Is there a Map-Reduce feature/sdk in CUDA Say I want to compute the sum of differences between to ma

I am interested in calculating the PSNR between 2 images. Which is practically the “sum” of differences between 2 images. Rather than computing the difference and the serially going over the difference matrix, and calculating the sum, it would be nice to let the GPU do this in stages.
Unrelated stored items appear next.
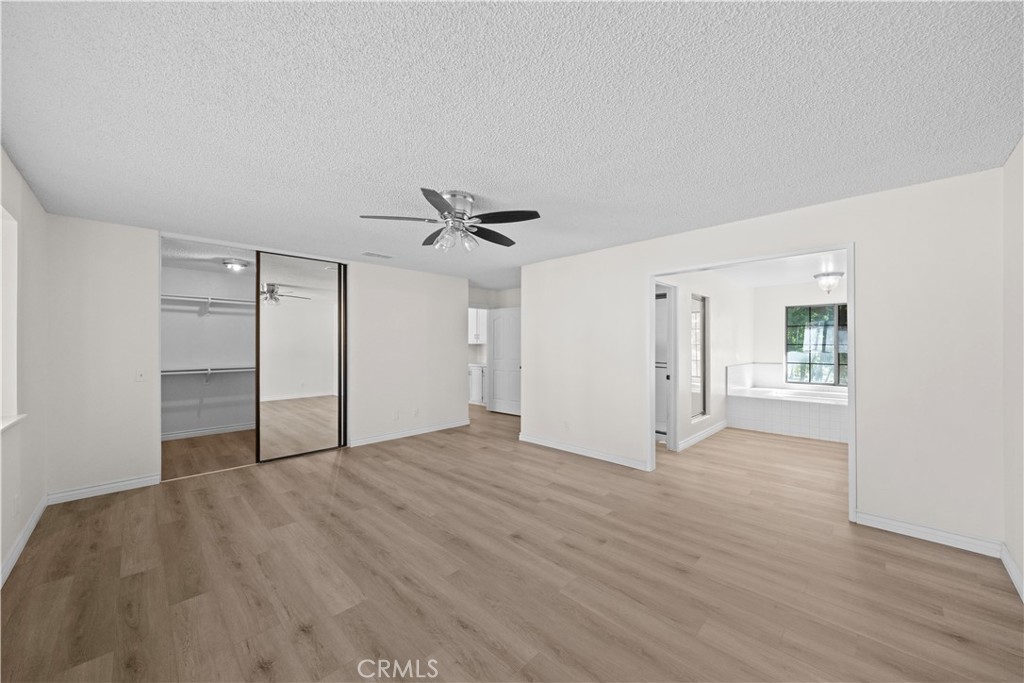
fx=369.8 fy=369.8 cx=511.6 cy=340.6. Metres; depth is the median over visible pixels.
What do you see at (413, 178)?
ceiling
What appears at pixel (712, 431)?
baseboard
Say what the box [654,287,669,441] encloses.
bathroom door
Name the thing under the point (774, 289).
bathroom back wall
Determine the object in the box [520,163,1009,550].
right wall
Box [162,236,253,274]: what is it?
closet ceiling
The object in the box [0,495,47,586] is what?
baseboard
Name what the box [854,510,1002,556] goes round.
baseboard
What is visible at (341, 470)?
floor
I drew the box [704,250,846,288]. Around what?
bathroom ceiling
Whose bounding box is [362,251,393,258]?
ceiling vent
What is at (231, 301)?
closet shelf
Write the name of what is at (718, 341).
bathroom side wall
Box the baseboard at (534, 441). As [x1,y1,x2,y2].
[519,433,649,470]
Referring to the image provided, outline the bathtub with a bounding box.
[727,382,847,442]
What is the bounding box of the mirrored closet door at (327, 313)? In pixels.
[254,251,345,461]
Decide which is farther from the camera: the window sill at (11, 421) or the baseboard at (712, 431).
the baseboard at (712, 431)
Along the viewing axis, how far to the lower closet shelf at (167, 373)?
5.37 m
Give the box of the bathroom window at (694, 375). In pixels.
[690,293,707,419]
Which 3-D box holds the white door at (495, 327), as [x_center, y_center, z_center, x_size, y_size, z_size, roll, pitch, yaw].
[-0.121,0.377,7.119,0.821,2.031,0.138,0,0,37]
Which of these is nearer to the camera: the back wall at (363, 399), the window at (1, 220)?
the window at (1, 220)
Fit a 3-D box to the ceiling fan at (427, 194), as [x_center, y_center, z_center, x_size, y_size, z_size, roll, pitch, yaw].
[-0.418,-0.886,2.836,1.264,0.404,1.272,0,0,45]
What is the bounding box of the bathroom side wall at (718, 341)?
[653,270,752,454]
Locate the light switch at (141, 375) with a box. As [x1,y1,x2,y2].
[135,369,145,381]
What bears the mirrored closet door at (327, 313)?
in the back wall at (363, 399)
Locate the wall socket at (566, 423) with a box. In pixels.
[562,420,569,429]
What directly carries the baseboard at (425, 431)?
attached to the back wall at (363, 399)
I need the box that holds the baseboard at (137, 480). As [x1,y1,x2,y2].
[47,474,159,503]
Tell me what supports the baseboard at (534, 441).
attached to the right wall at (528, 287)
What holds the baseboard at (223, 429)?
attached to the closet wall at (235, 359)
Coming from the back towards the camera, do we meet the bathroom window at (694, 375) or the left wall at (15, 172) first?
the bathroom window at (694, 375)
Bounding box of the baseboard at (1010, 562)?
[999,543,1023,601]
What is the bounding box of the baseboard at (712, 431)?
[676,421,726,451]
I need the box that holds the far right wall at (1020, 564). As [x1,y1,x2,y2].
[1002,137,1023,598]
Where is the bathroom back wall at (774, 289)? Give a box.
[751,278,844,389]
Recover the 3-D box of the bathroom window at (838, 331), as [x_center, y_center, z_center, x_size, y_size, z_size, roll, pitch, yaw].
[5.455,0.070,6.348,1.256,1.408,0.094,0,0,45]
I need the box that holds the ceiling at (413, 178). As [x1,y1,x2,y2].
[1,0,1023,289]
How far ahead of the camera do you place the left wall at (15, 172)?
2.52 m
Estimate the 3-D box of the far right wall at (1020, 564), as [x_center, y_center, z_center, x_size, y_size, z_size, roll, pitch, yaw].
[1.949,0.130,1.087,0.124,2.446,3.943,0,0,45]
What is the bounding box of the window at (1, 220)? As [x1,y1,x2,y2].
[0,206,21,431]
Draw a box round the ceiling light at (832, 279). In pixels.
[813,271,843,292]
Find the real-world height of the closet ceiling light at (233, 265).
0.103 m
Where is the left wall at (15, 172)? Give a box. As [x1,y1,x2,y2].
[0,146,46,581]
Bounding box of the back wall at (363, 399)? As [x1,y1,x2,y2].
[47,213,467,499]
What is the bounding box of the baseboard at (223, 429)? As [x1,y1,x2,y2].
[162,422,255,439]
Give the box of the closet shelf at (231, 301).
[162,294,256,309]
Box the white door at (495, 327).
[489,307,521,415]
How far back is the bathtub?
5.65 m
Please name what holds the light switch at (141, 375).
attached to the back wall at (363, 399)
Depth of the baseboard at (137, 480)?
3.29 m
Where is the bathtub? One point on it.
(774, 407)
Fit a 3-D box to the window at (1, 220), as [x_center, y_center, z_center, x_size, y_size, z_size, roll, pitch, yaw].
[-2.772,-0.136,1.889,1.314,1.292,0.152,0,0,45]
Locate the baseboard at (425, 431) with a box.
[348,418,468,446]
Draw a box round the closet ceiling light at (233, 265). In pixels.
[221,258,247,270]
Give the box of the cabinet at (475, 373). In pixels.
[468,363,485,404]
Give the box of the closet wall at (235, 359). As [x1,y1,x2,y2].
[162,264,256,435]
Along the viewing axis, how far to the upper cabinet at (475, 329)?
8.20 m
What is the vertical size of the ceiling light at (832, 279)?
0.265 m
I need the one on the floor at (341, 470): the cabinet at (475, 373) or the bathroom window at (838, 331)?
the cabinet at (475, 373)
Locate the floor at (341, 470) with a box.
[0,401,1023,682]
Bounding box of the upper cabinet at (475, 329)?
[468,307,486,344]
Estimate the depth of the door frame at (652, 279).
3.34 m
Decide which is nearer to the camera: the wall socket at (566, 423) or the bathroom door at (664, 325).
the wall socket at (566, 423)
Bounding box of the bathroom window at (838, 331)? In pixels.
[786,302,847,386]
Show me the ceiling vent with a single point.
(369, 253)
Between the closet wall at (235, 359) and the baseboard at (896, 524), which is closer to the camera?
the baseboard at (896, 524)
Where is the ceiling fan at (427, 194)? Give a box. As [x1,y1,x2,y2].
[359,186,541,252]
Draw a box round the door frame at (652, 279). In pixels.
[647,244,856,523]
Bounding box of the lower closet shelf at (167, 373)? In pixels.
[161,365,254,381]
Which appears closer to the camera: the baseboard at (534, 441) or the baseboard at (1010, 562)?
the baseboard at (1010, 562)
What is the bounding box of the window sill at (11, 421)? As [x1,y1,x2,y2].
[0,413,26,431]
For each block it would calculate the difference, then creates a new matrix made up of the differences calculated and goes ahead does this again and again, until there is one element which is the total sum.
Does anybody know of such a feature/sdk?

Ehh, a kernel that substracts the two followed by a reduction would do just that?

The first one is just matrix addition (with negative sign)

The second one is in the SDK.

Where exactly in the sdk is the reduction located?

And for the first part(matrix subtraction)did you mean that all I need to do is write a kernel that subtracts matrices?

Thanks for the help,


The reduction example is in: \NVIDIA CUDA SDK\projects\reduction

It’s templated so you can easily incorporate it into whatever you need - just copy-paste or simply include.

Yes, you write a simple kernel to get the difference. One thread = one pixel.

If your images are allocated as 1D arrays of pixels and they are single channel, it might be as easy as

__global__ void getDifference(float imageA[], float imageB[], float difference[])


	unsigned int tid = blockIdx.x*blockDim.x + threadIdx.x;

	difference[tid] = imageA[tid]*imageA[tid] - imageB[tid]*imageB[tid]; //squared


Colour images are trivial as well, you do the above for all channels obviously.

Then you take the difference array, do a reduction over it (using the summation operator) and finally divide by the total number of pixels - that’s your MSE and it’s downhill from there.

Would you believe: in the directory “reduction”. It even comes with a nice pdf (in the reduction/doc directory) that explains everything in detail.

I’m sure he meant that you can subtract and then reduce in the same kernel. There is no need to subtract and dump to slow global memory with just a simple subtraction and relaunch a new kernel only to reload those same values from memory.

10x a lot.
Surprisingly, the CUDA forums are some of the best I’ve seen.
People here a great help.

Well make sure you dont read from global memory twice. Read imageX[tid] once into a register and square it after.

Sorry to reanimate this old thread… I’ve just started to look at the reduce sample for use in my code.

Has anyone improved the SDK reduction sample so it can deal with non-power-of-two input size, or is that still left as an exercise for the reader?

Also the CPU side of the reduce sample is a little convoluted; it’s buried in the runTest function rather than being directly callable. I wonder if anyone has “productized” it a little more.

You might want to take a look at thrust. It is geared at being more developer-friendly than some of the SDK examples.

Thanks, Gregory! Thrust looks really easy to use. I’m checking it out now. Is the reduce performance supposed to be the comparable? Are there any benchmarks around? (I know it’s early days for this kind of thing yet, but one never knows…)

I wrote a map-reduce kernel based upon the SDK reduction example and the THRUST version was just as fast and WAY easier to use. I highly recommend looking into THRUST.